Notes On The Three Language Conundrum

Mukhtar Ahmad Farooqi

The all too human tendency to communicate with others is the underlying principle for emergence of a language. Language is believed to play a pivotal role in any learning process irrespective of the subject matter or area and any student can assimilate a new concept when he/she has learnt a language. But, in India, which being a linguistically diverse country where almost 1600 hundred languages are spoken due which there have always been controversies with regard to languages that should be part of the curriculum. After considerable deliberations, several commissions recommended teaching at least three languages at the school level which is known as the Three –language formula the nuances of which we will be discussed later. This 50-year-old controversy got a new lease of life recently when the Central government released a draft NEP 2019 on May 31, 2019, a report prepared by a committee headed by space scientist K. Kasturirangan where in a paragraph referred mandatory teaching of Hindi in non-Hindi speaking states set off a political storm in Tamil Nadu, which is traditionally opposed to the compulsory study of Hindi. The draft had a sentence on flexibility on choice of language for school students. Those who wished to change the three languages may do so in Grade 6, it said, “so long as the study of three languages by students in Hindi-speaking states would continue to include Hindi and English, and one of the modern Indian languages from other parts of India, while the study of languages by students in the non-Hindi-speaking states would include the regional language, Hindi and English.” The Draft New Education Policy 2019 referred to the mandatory teaching of Hindi in States where Hindi is not spoken.
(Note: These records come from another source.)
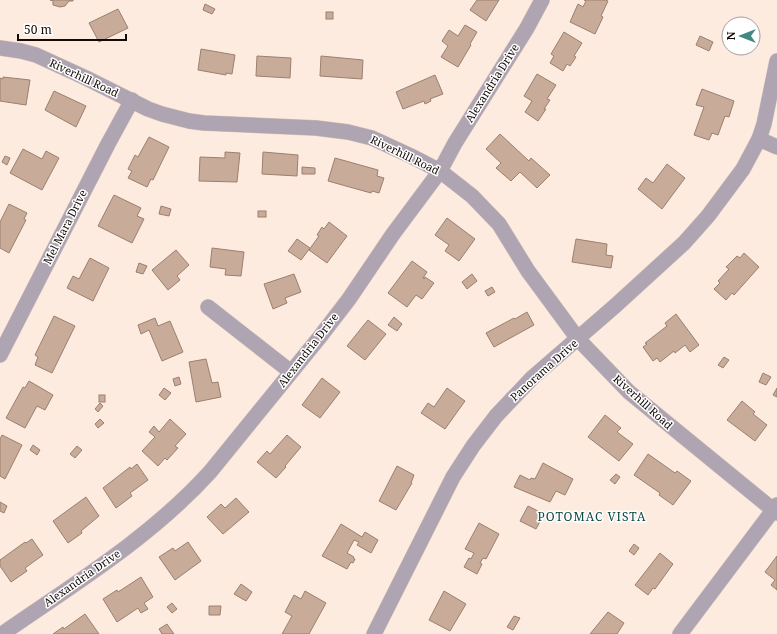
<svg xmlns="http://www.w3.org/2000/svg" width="777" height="634" font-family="'Noto Serif',serif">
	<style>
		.building { fill: #c8ab99; stroke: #9b806f }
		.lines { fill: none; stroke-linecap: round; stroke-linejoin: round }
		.minor-casing { stroke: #d8c7bd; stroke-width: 16 }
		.minor { stroke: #afa4b1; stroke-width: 15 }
		.labels { text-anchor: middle; stroke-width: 3; stroke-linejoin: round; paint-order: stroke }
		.street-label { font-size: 11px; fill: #130a05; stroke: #fff }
		.neighbourhood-label { font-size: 12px; letter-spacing: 1px; fill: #0a4843; stroke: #fff }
	</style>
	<rect width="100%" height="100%" fill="#fdebe0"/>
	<!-- building -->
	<g class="building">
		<polygon points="50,0 73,0 73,1 69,1 65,6 60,7 53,5 53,1"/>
		<polygon points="477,0 499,0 486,21 470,10"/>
		<polygon points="584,0 605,0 608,1 601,16 603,17 595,34 570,22 578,4 583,7 586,1"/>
		<polygon points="205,4 215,9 212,14 203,10"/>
		<polygon points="118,9 128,28 99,42 89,23"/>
		<rect x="326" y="12" width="7" height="7"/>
		<polygon points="465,25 477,32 470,44 471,45 458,67 441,57 448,46 442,41 449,30 458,36"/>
		<polygon points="564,32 582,43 574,56 576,57 570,66 567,64 563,71 550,63 554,56 551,54"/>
		<polygon points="700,36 713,42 709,51 696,45"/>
		<polygon points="201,49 235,55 232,74 226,73 226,75 198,70"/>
		<polygon points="257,56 291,58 290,78 256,76"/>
		<polygon points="321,56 363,60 362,79 320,76"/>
		<polygon points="537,74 556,85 547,99 550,100 544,109 546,109 538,121 525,112 532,101 524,96"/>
		<polygon points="435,75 443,94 430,99 431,101 425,104 424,101 403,109 396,92"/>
		<polygon points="3,77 30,80 26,105 0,101 0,78 3,79"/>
		<polygon points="702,89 734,101 729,117 725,116 718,135 712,133 709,140 694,135 704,107 696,105"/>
		<polygon points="54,91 86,106 76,127 45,110"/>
		<polygon points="500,134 529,161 531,158 550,175 537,188 520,172 511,181 496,168 501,163 486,149"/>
		<polygon points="149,137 169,147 153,180 151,179 147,187 128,178 132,171 128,169 135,155 138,157"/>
		<polygon points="23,149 42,159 46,151 59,158 42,190 10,173"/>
		<polygon points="225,152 240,153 237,182 199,181 200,157 225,158"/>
		<polygon points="263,152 298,155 297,176 262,174"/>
		<polygon points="5,156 10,158 7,165 2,162"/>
		<polygon points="335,158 378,170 377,176 384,178 379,193 372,191 371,193 328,181"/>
		<polygon points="667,164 685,178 662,209 638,189 646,178 653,183"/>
		<polygon points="302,167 315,168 315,174 302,174"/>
		<polygon points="114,195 141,208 137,216 144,219 132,243 98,226"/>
		<polygon points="9,204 27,213 24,219 26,220 9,253 0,248 0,222"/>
		<polygon points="161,206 171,209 169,216 159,214"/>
		<rect x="258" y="211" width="8" height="6"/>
		<polygon points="447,218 475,239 459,261 445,251 449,245 435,235"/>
		<polygon points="329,222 347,236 327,263 309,250 319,236 317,235 322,227 324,229"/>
		<polygon points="297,239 310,248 301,260 288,251"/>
		<polygon points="576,239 607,244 606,255 613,256 611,268 572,262"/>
		<polygon points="212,248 244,252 241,276 225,275 226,269 210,267"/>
		<polygon points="176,250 189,265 177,276 180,280 168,290 152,270"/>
		<polygon points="744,253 759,267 734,295 732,293 726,300 714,289 720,283 718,281 729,269 726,267 737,256 740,258"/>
		<polygon points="90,258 109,268 93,301 67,288 73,276 79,279"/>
		<polygon points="412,261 427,272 423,278 424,279 425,277 434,283 422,299 416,295 407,307 388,293"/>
		<polygon points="139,263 147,266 143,274 136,272"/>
		<polygon points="294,274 301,292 285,298 287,303 273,309 264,284"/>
		<polygon points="472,274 477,281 467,289 462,282"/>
		<polygon points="492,287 495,292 488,296 485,291"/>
		<polygon points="527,312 534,325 494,347 486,333 514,318 515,319"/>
		<polygon points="676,314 699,345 690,352 685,345 675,353 674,351 660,362 657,358 653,361 643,347 647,344 645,343 667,326 665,323"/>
		<polygon points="54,316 75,326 52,373 35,365 38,357 35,355"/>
		<polygon points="394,317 402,324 397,331 388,325"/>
		<polygon points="155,318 158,326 170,321 183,352 162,361 149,330 141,334 138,325"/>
		<polygon points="368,320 386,334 365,360 347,346"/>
		<polygon points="724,357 729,360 723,368 718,365"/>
		<polygon points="206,359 212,383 218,382 221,397 196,402 189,362"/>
		<polygon points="763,373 771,377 766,385 759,382"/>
		<polygon points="179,377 181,384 175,386 173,379"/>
		<polygon points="322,378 340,392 320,418 302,405"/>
		<polygon points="29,381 53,395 45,410 37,406 25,428 6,418 23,387 25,388"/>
		<polygon points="164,388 171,393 165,400 159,395"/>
		<polygon points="447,388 465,401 445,429 421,413 428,403 434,407"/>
		<polygon points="777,388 777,397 773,395"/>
		<rect x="99" y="395" width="6" height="7"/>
		<polygon points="742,401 755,412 753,414 767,425 755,441 727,420"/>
		<polygon points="100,403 103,406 98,412 95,409"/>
		<polygon points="605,415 621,428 617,432 633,444 619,461 588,437"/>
		<polygon points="100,419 104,423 98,428 95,424"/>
		<polygon points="170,419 186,434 175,446 178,448 167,460 165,458 158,466 142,451 155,437 149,432 154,426 159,432"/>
		<polygon points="2,435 22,445 5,479 0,476 0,439"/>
		<polygon points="287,435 301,447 285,466 286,467 276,478 257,462 267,451 270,454"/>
		<polygon points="33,445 40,450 37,455 30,450"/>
		<polygon points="77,446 82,450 75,458 70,454"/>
		<polygon points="648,454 675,473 677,471 691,481 673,505 659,495 660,493 634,475"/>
		<polygon points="543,463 573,479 565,495 556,491 550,502 514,487 520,475 530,480 531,478 535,479"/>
		<polygon points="137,464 148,480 130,493 132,496 116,508 103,488 130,467 131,469"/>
		<polygon points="397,466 414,475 411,483 412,483 396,510 379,501"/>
		<polygon points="616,474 620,477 615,484 610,480"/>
		<polygon points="86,497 99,516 81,531 82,533 68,543 53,521"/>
		<polygon points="236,498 249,512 223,534 207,517 221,504 225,508"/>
		<polygon points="0,502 7,506 4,513 0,511"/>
		<polygon points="528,506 544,514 536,529 520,521"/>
		<polygon points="479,523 499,534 486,559 483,558 480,563 482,564 477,574 464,567 469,558 471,559 474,553 465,549"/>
		<polygon points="341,524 362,537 365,532 378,540 371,553 357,545 359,542 354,540 347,553 354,557 353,558 355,559 353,563 351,562 347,569 322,556"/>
		<polygon points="32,539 43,555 25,568 27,571 11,582 0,566 0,560 25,542 26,543"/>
		<polygon points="188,542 201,561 175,580 159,557 173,548 175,551"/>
		<polygon points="634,544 639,548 634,555 629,551"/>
		<polygon points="660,553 673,564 655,589 653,588 648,595 635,585"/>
		<polygon points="777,556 777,590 771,585 775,580 765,572"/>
		<polygon points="141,577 153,597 144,603 148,609 141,613 138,608 117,622 103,599 117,590 118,592"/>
		<polygon points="241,584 252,592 246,601 234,594"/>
		<polygon points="305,591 326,603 309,634 282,634 292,616 285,612 294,595 301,599"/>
		<polygon points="444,591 466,604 450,631 429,620"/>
		<polygon points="172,603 177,609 172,613 167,607"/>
		<polygon points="209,606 221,606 220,615 209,615"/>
		<polygon points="608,612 624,623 617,634 590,634"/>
		<polygon points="85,614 99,634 53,634 63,627 64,629"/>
		<polygon points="514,616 520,618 513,630 507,627"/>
		<polygon points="167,624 174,634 162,634 159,629"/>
	</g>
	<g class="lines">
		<!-- minor casing -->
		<g class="minor-casing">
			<g id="minor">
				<polyline points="0,48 21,51 36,55 86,78 148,109 162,114 189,121 204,123 316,128 348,132 372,138 411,156 440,171 472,196 499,224 528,271 578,339 629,392 777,513"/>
				<polyline points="759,139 777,147"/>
				<polyline points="208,307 291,372"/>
				<polyline points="0,355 108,144 132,100"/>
				<path d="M2 634C74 584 150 538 210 472L319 338 349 299 393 234 440 171 455 143 527 28 542 0"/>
				<polyline points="374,634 453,477 473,446 496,416 532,378 615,306 684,243 708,216 743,169 759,139 764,124 777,61"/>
				<polyline points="680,634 777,505"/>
			</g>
		</g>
		<!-- minor -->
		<use href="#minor" class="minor"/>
	</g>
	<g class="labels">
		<!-- street labels -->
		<g class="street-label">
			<text transform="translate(84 78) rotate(25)" y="4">Riverhill Road</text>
			<text transform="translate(492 83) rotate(-58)" y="4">Alexandria Drive</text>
			<text transform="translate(405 155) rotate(26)" y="4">Riverhill Road</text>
			<text transform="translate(65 227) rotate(-63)" y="4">Mel Mara Drive</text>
			<text transform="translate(308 350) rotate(-52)" y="4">Alexandria Drive</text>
			<text transform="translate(544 370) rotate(-42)" y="4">Panorama Drive</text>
			<text transform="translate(643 402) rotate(42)" y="4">Riverhill Road</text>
			<text transform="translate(82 578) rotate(-35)" y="4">Alexandria Drive</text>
		</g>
		<!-- neighbourhood labels -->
		<g class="neighbourhood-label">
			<text x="592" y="521">POTOMAC VISTA</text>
		</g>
	</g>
	<!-- north arrow -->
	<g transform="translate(741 36) rotate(270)"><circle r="19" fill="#ffffff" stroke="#a19d9b"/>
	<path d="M0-3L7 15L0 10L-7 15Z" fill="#438981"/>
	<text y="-6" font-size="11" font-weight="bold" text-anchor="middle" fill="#130a05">N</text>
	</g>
	<!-- scale -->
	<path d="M18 34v6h108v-6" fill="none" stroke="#130a05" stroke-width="2"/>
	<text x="24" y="34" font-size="12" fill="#130a05" stroke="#ffffff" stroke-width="3" paint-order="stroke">50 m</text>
</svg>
What is 3-Language Formula?
The three-Language Formula was devised for the first time by CABE (Central Advisory Board of Education) in the year 1956 which suggested that the following languages should be part of core curriculum:

1. Mother tongue, or regional language, or a composite course of mother tongue and a regional language, or a composite course of mother tongue and a classical language, or a composite course of regional language and a classical language.
2. English or a modern European language.
3. Hindi (for non-Hindi speaking areas) or another Indian language for Hindi-speaking areas.

This method was approved for adoption by the Chief Ministers’ Conference in 1961. This approval let to the Language Act that was passed by the Indian Parliament in 1963.
The formula as enunciated in the 1968 National Policy Resolution which provided for the study of “Hindi, English and modern Indian language (preferably one of the southern languages) in the Hindi speaking states and Hindi, English and the Regional language in the non-Hindi speaking States”. This document said regional languages were already in use as the media of education in the primary and secondary stages. In addition, it said, At the secondary stage, State governments should adopt and vigorously implement the three-language formula.
Whether it is the three-language formula of the CABE or its modified version in the Kothari Commission, the fact of the matter remains that even though it could be a goal for the Indian multilingual situation but it was impractical. In reality, it was never a success in any state and English continues to occupy its strong position in all educational programmes at all levels.

Why is there a controversy now?
The draft of New Educational Policy received huge criticism from political leaders in Tamil Nadu, who were quick to dub the proposal as an attempt to impose Hindi on the unwilling State. Dravida Munnetra Kazhgam president M.K. Stalin warned that his party would be forced to launch another agitation against Hindi imposition. The State has been traditionally opposed to any attempt to introduce Hindi as a compulsory language of learning or administration as there had been massive protests against earlier attempts to impose Hindi in 1937 and 1965. The origin of the linguistic row, however, goes back to the debate on official language. In the Constituent Assembly, where Hindi was voted as the official language by a single vote. However, it added that English would continue to be used as an associate official language for 15 years. The Official Languages Act came into effect on the expiry of this 15-year period in 1965. This was the background in which the anti-Hindi agitation took place. However, as early as in 1959, Jawaharlal Nehru had given an assurance in Parliament that English would continue to be in use as long as non-Hindi speaking people wanted it.
Following protests by political parties, mainly in Tamil Nadu, on what they called the “imposition” of Hindi, the HRD Ministry, at Kasturirangan’s behest, has shared a revised document on its website, which dropped the recommendation that stipulated the languages that students must choose to study from Grade 6.
The new draft now states: “In keeping with the principle of flexibility, students who wish to change one or more of the three languages they are studying may do so in Grade 6 or Grade 7, so long as they are able to still demonstrate proficiency in three languages (one language at the literature level) in their modular Board Examinations sometime during secondary school.”
Despite devising various versions of 3-language formula which only appear theoretically sound, English language becomes de facto Compulsory after class X which has been quietly accepted by the educationists and the people who are at the helm of policy making because almost 70% of information is transmitted and stored electronically in this very language, which inherently defies naturally the preference for a certain language.